Black-eyed peas can be made easily if you’ve got a slow cooker at your disposal. These spicy peas sound like they have plenty of zip and taste divine. Or you can add pork and rice to your black-eyed peas and have enough food to serve as a main meal.

Hot chocolate is a satisfying way to finish off a Kwanzaa celebration meal. Try a frothy hot chocolate or go another route with a chai chocolate pots de crème.

You can’t go wrong with spiced pumpkin cookies as a tasty dessert option. And if you really want to have a delectable dessert, go with bananas in brown sugar-rum sauce.

 

Christmas cookies: What’s not to love?

There are so many delicious Christmas foods that have become tradition and one of the all-time favorites has to be Christmas cookies! Even the most inexperienced person can whip up a batch of Christmas cookies that meets the bare minimum requirements to be a good cookie (It’s baked all the way through.) Then there are family members and co-workers who make enough cookies to go around. Don’t you just love Christmas (cookies)?

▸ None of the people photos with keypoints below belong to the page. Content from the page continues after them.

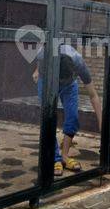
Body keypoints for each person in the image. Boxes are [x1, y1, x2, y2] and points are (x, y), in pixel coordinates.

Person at [33, 43, 102, 176]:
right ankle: (55, 159)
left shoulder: (78, 62)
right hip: (47, 81)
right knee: (48, 118)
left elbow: (93, 95)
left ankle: (64, 156)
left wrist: (101, 124)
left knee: (73, 117)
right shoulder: (44, 57)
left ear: (74, 71)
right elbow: (40, 55)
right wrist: (37, 70)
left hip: (70, 86)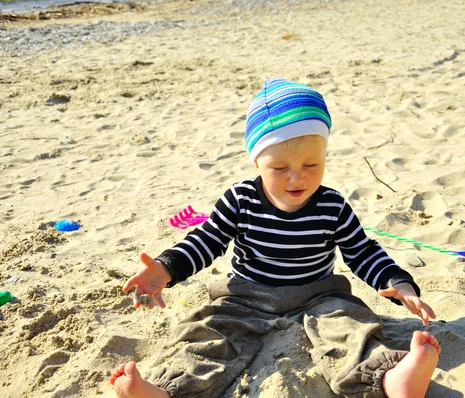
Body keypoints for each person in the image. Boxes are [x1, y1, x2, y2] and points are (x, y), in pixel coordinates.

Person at [110, 79, 441, 398]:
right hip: (246, 297)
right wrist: (167, 268)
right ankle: (167, 388)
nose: (298, 177)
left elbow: (362, 252)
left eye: (312, 163)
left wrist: (399, 282)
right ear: (257, 160)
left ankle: (390, 379)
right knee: (209, 332)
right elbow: (208, 239)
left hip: (318, 295)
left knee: (351, 327)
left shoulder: (332, 205)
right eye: (280, 167)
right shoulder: (241, 200)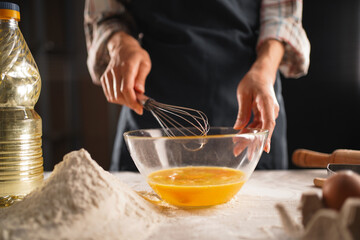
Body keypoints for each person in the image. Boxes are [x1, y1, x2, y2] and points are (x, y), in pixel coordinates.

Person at [84, 0, 310, 171]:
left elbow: (282, 18)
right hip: (152, 121)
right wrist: (120, 44)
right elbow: (107, 16)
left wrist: (264, 71)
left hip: (249, 113)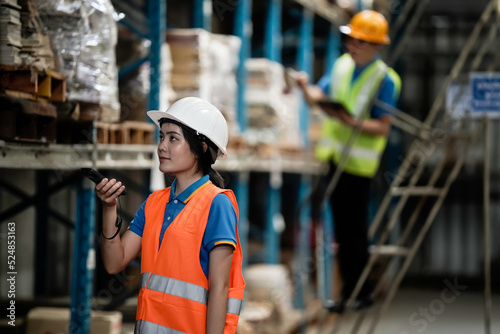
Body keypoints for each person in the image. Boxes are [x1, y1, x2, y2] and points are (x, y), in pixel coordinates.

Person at [95, 97, 245, 333]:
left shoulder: (217, 204)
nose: (162, 146)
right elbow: (115, 263)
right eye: (162, 137)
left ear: (201, 148)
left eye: (173, 138)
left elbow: (220, 287)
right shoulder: (154, 202)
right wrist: (109, 207)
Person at [296, 10, 401, 313]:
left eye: (359, 41)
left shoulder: (385, 79)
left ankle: (362, 293)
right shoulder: (341, 67)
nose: (352, 46)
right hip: (334, 159)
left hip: (359, 166)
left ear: (376, 46)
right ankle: (346, 295)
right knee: (342, 232)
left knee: (355, 233)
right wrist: (305, 87)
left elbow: (383, 126)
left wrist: (351, 121)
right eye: (350, 40)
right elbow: (318, 99)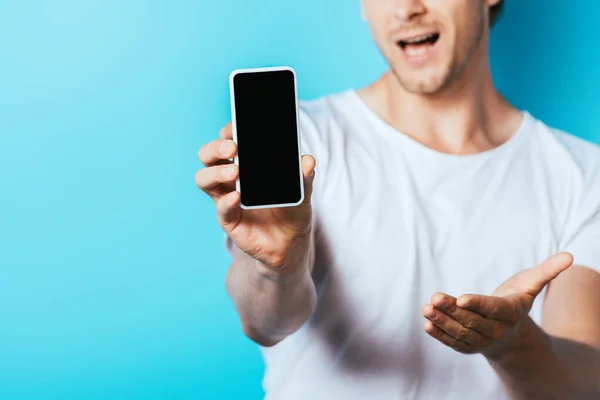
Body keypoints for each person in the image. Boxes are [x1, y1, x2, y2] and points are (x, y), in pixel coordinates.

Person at [196, 0, 600, 398]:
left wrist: (512, 343)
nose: (405, 9)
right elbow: (265, 324)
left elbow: (580, 385)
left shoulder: (583, 174)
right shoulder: (301, 144)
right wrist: (277, 269)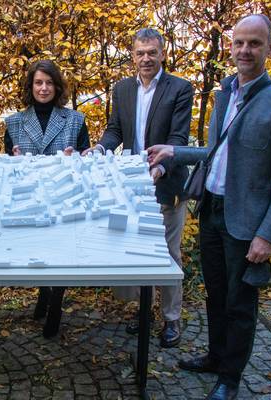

Here are five websites that will help you this season with your Christmas cookie endeavors, whether you’re making them or eating them.

Would you believe that Christmas-Cookies.com has 28 different categories of Xmas cookies? It would probably take you an entire year to make every cookie recipe here. Your best bet is to stick with the Top 25 recipes and start cranking out cookies in your kitchen.

Not only does the Food Network have a website called 12 Days of Cookies, it also has more than 100 cookie recipes! Oh, the sweet tooth! Get started a.s.a.p. cooking up batches of some Christmas classic cookies. Yes!

Not to be outdone by the Food Network, Rachel Ray has cooked up nearly 60 days’ worth of cookie recipes in her Christmas cookie collection. Starting in November with Thanksgiving cookie ideas, things get even sweeter as the days count down until Christmas.

If melt-in-your-mouth cookies are your style, you will want to check out this insanely long list of Christmas Cookies for the Holidays. The Secret Kiss cookies sound like a great surprise and the Cocoa Drop cookies are probably even better than they sound.

Of course, it wouldn’t be Christmas without Martha Stewart and her collection of cookie craziness for Christmas. A little Martha can go a long way, which is why it’s best to just stick with this video where she shows how to make the perfect batch of butter cookies.

Christmas wouldn’t be complete without the most famous Christmas cookie of them all, The Gingerbread Man cookie.  This classic recipe is part of Christmas traditions past and present. Enjoy!